Dockerized development environment for Go based API gateway (designed on domain driven principles) with Postgres container and scripts
- Setup a dockerized dev environment with hot reloading support for Golang
- Setup Postgres container and initialize it with scripts
- Serve static files and handle RESTful API requests for Authoring, Transformation and Search services.
Background
The RightPrism app is built as a Single Page Application. It needs a server-side program to serve the initial html file along with other static assets and handle REST API requests from the app.
Action Points
- Serve static assets, handle REST API requests and act as an API Gateway to provide access to individual backend services for Commit Logs, Stream Processor and Image-to-Wireframe transformations.
- Communicate with these services using gRPC and Protocol buffer and provide a circuit breaker. Handle the authentication and authorization, and other security-related features such as handling secure session cookies, setting secure headers, Cross-site scripting, Cross-site request forgery and input sanitization.
- Use postgresql as its database.
- Make use of Prepared statements for faster exceution and also prevent sql injection attacks.
Structure
The code is based on the concepts defined in the Domain driven design approach. It has the following packages (inside web) authoring transformation search postgres server static rde
authoring, transformation and search contains the application services corresponding to the three use-cases. authoring is used by requirement developers to author Feature documents and Wireframes. transformation is used in migration projects to convert existing forms to wireframes. Finally, search allows users to find any content in any feature or wireframe across the whole project.

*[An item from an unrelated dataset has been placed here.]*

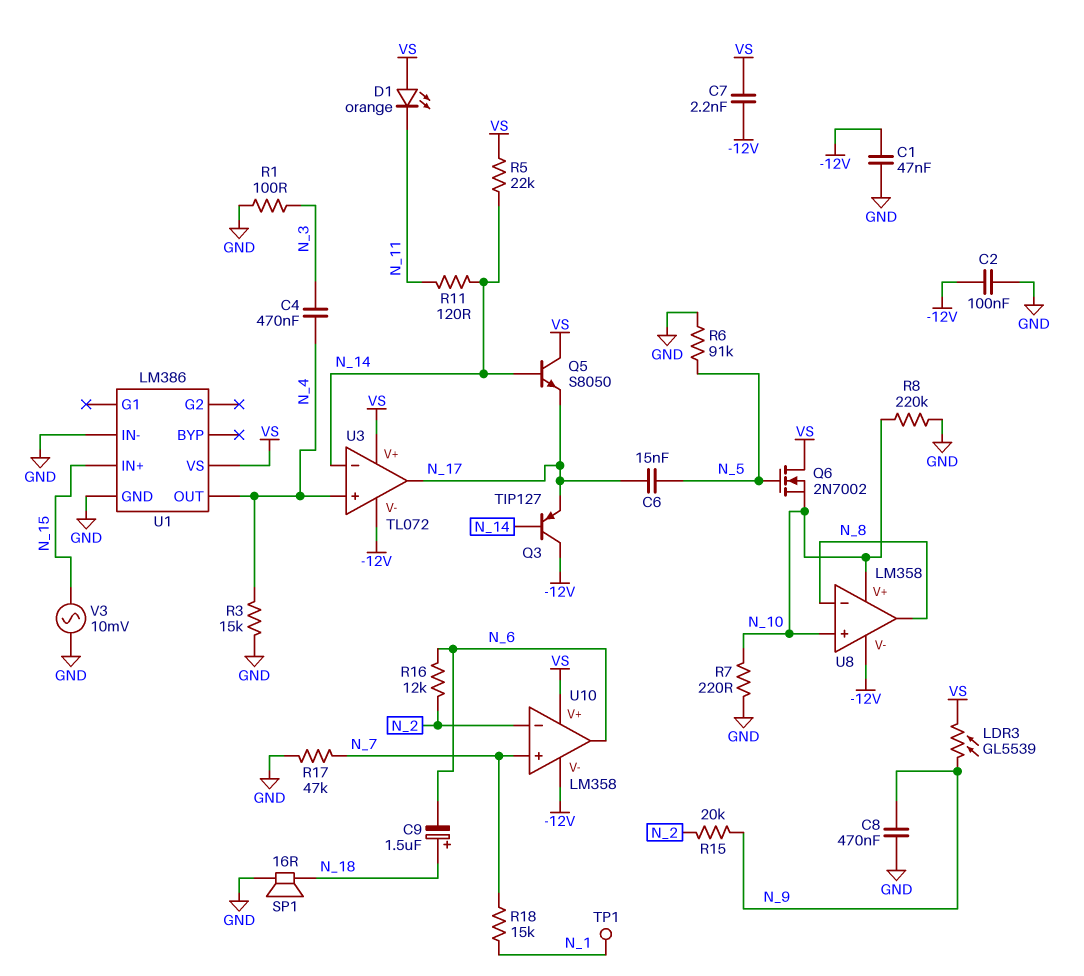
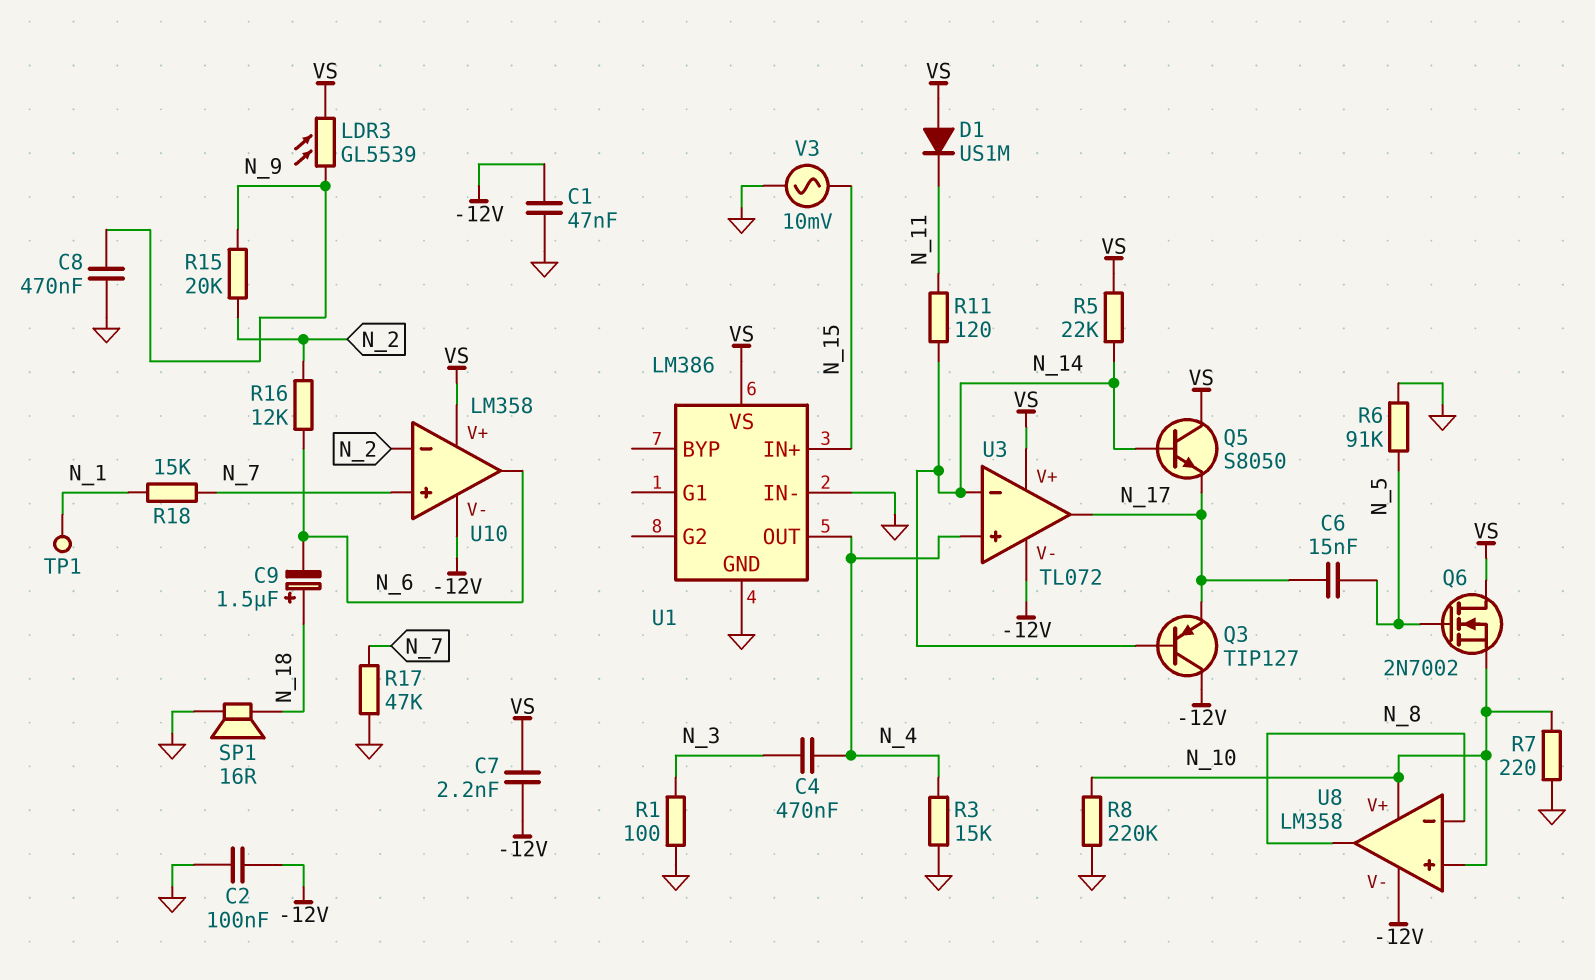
D1: LED orange (A VS, K N_11) -> diode US1M (A VS, K N_11)

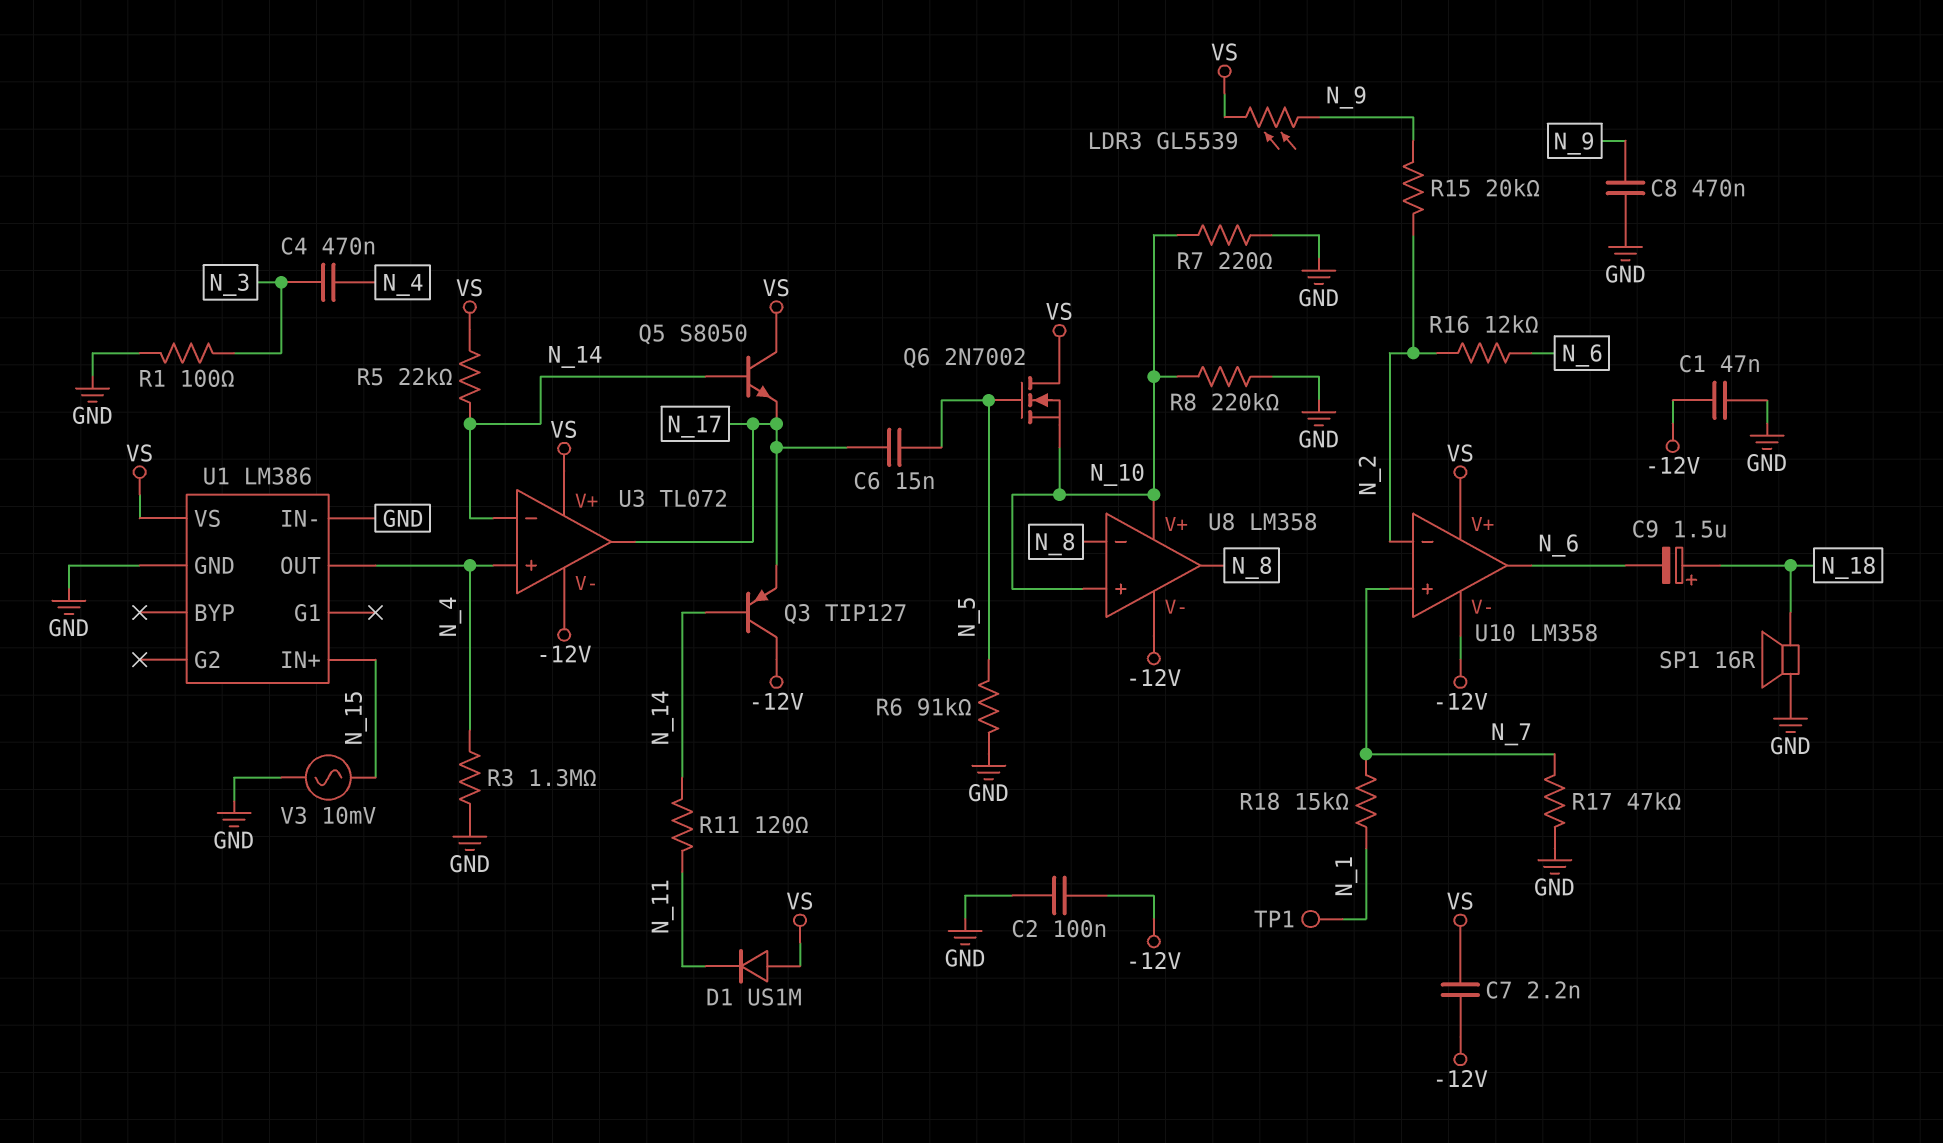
R3: 15k (GND, N_4) -> 1.3M (GND, N_4)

rde is pure domain package for the requirement development environment. It consists of Project, Feature and Wireframe structs and ProjectRepository interface. The domain layer is used by the application services.
postgres contains a postgresql implementation of the repository interface. This repository interface is defined in the rde (domain) package.
server is where the code for routing, decoding requests, encoding responses, access control and other middleware required by an enterprise application reside.
static package contains the static assets html, js, css.
Inversion of control
Each layer defines interfaces that allow the outer layers to inject concrete implementations, leaving the control of which implementation to use, to the caller. This is crucial, as it keeps unnecessary dependencies out of the domain model. An example would be the ProjectRepository, where the domain model exposes an interface but leaves the implementation to the infrastructure layer. So it decouples the choice of persistence technology from the domain model and application services. The database technology, postgresql in this case, can be easily replaced with another one, without making any changes to the domain layer. This is a huge win, as domain is where the logic that is central to the application is defined.
Domain
The domain layer consists of entities like Project, Feature and Wireframe. These entities are defined by their identities ProjectID, FeatureID and WireframeID respectively. It also has the ProjectRepository interface. This layer is where the behaviours and the business rules are defined. The entire application must obey these rules. These entities in the domain layer are Go structs and have fields that are named carefully to reflect the terminology of the domain.
Application Services
The application services define the operations available to the users like creating a project, a feature or a wireframe, or rename a wireframe's title. These service create new domain entities and contain input validation and sanitization before a Project or a Feature is created and stored in the domain repository.
Infrastructure
The infrastructure layer is responsible for adapting request to our application layer, handling connection pools for database access, communicating with users using transport protocols, etc. This is where most of the third party packages are used.
The cool thing about structuring the project in this way is that, we can easily pick and choose these third-party packages in the infrastructure layer without really affecting the application layer or domain logic. They become interchangeable, as long as they adhere to an interface contract.
packages
Domain driven design mentions the use of modules. While they're essentially used for organizing code, they actually tell the story of the domain at a larger scale. The name of the module actually becomes another tool in the conversations. In this project "rde" is the domain package. It stands for requirement development environment.
Each application service typically groups functionality related to a certain use-case. They are pretty self-contained, which lets them evolve individually. The dependencies that used in the infrastructure layer are not allowed to be a part of the application layer or the domain layer. They get their own package and these packages will typically contain implementations that can be injected into the application layer.
The postgres package is one such package. The name suggests that its probably going to deal with some SQL queries.
Finally the project is wired up in the main package where everything comes together to form the application. It basically becomes a matter of configuring the third-party packages and then injecting them into the application services.